# Exercices proposés
a) Citez sans aucune modification le passage du texte sur la CSDDD qui s'ouvre sur les mots contenant « La CSDDD introduit » et se clôt sur « chaîne de valeur. ».
b) Relevez tous les sigles figurant dans le texte sur la CSDDD, dans leur ordre d'apparition.

# Extrait cité
----
CSDDD : la due diligence au coeur de la nouvelle réglementation européenne

CSDDD : la due diligence au coeur de la nouvelle réglementation européenne

La CSDDD introduit dans le droit européen la notion de devoir de vigilance des entreprises en matière de préservation de l’environnement et de respect des droits de l’homme. Ce nouvel outil qui vient renforcer la CSRD va également permettre de responsabiliser les entreprises actives dans l’UE sur l’impact potentiel de leurs opérations ainsi que des activités de l’ensemble de leur chaîne de valeur.

François Tréfois

François Tréfois

CSR & ESG Expert

Mise à jour :
24/4/2024
Publication :
18/1/2024

La directive Corporate Sustainability Due Diligence a été définitivement adoptée le 24 avril 2024 après d'âpres négociations entre le Parlement européen, la Commission européenne et le Conseil européen.

Cette nouvelle directive s’inscrit dans la droite ligne de la CSRD et introduit au niveau européen le concept de devoir de vigilance auquel les entreprises vont devoir se plier sous peu en matière de droits de l’homme et de préservation de l’environnement.

Elle va également permettre d’harmoniser au sein de l'Union européenne les différentes législations nationales ayant déjà intégré ce concept.

La CSDDD qu’est-ce que c’est ?

La CSDDD, pour Corporate Sustainability Due Diligence Directive, est une directive européenne visant à imposer aux entreprises un devoir de vigilance en matière de durabilité lié au respect des droits de l’homme et à la protection de l’environnement.
----
# Lignes présentées
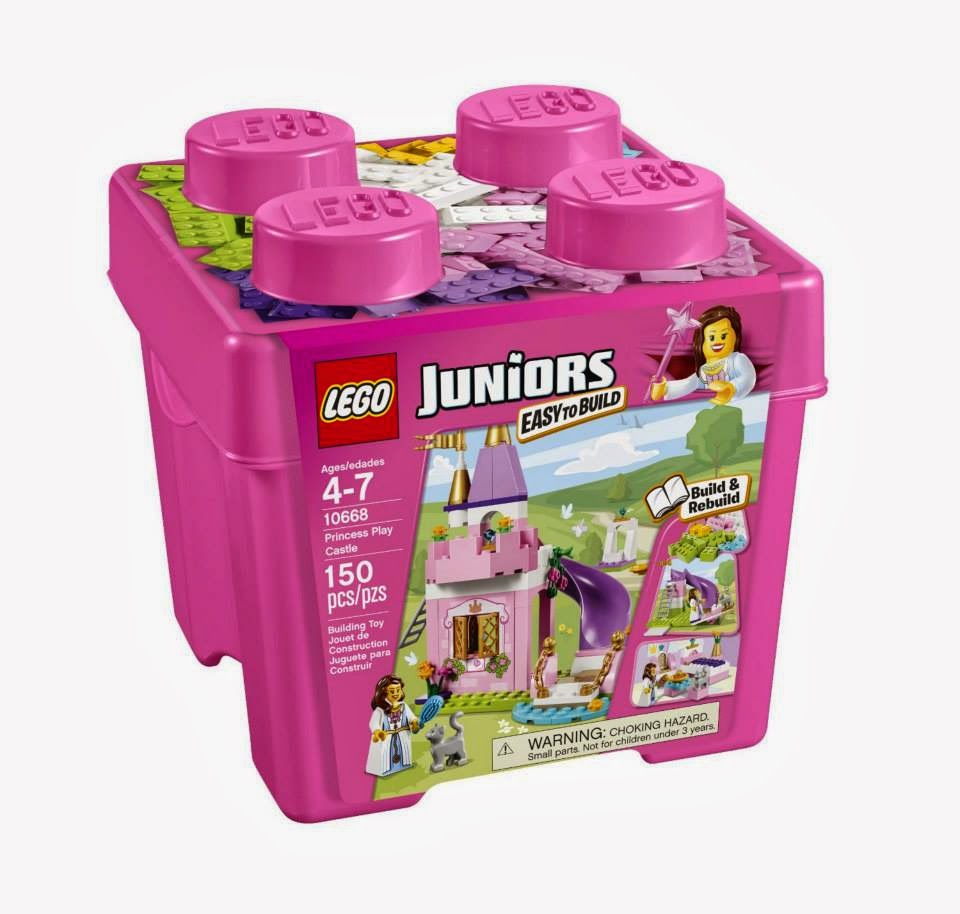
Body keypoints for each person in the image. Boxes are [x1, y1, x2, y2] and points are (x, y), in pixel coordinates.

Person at [650, 305, 756, 405]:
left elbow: (748, 377)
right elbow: (688, 384)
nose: (717, 342)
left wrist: (731, 387)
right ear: (700, 343)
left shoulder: (737, 360)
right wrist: (663, 388)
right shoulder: (704, 371)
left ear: (735, 338)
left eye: (723, 336)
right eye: (711, 338)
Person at [366, 675, 419, 777]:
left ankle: (403, 765)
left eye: (398, 690)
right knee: (385, 755)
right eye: (392, 691)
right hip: (386, 737)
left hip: (402, 735)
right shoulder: (380, 710)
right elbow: (373, 723)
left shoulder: (403, 706)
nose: (395, 694)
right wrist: (378, 732)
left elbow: (411, 717)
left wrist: (414, 722)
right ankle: (385, 770)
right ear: (384, 692)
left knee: (404, 752)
----
# Réponses rédigées
a)
La CSDDD introduit dans le droit européen la notion de devoir de vigilance des entreprises en matière de préservation de l’environnement et de respect des droits de l’homme. Ce nouvel outil qui vient renforcer la CSRD va également permettre de responsabiliser les entreprises actives dans l’UE sur l’impact potentiel de leurs opérations ainsi que des activités de l’ensemble de leur chaîne de valeur.

b) CSDDD, CSRD, UE, CSR, ESG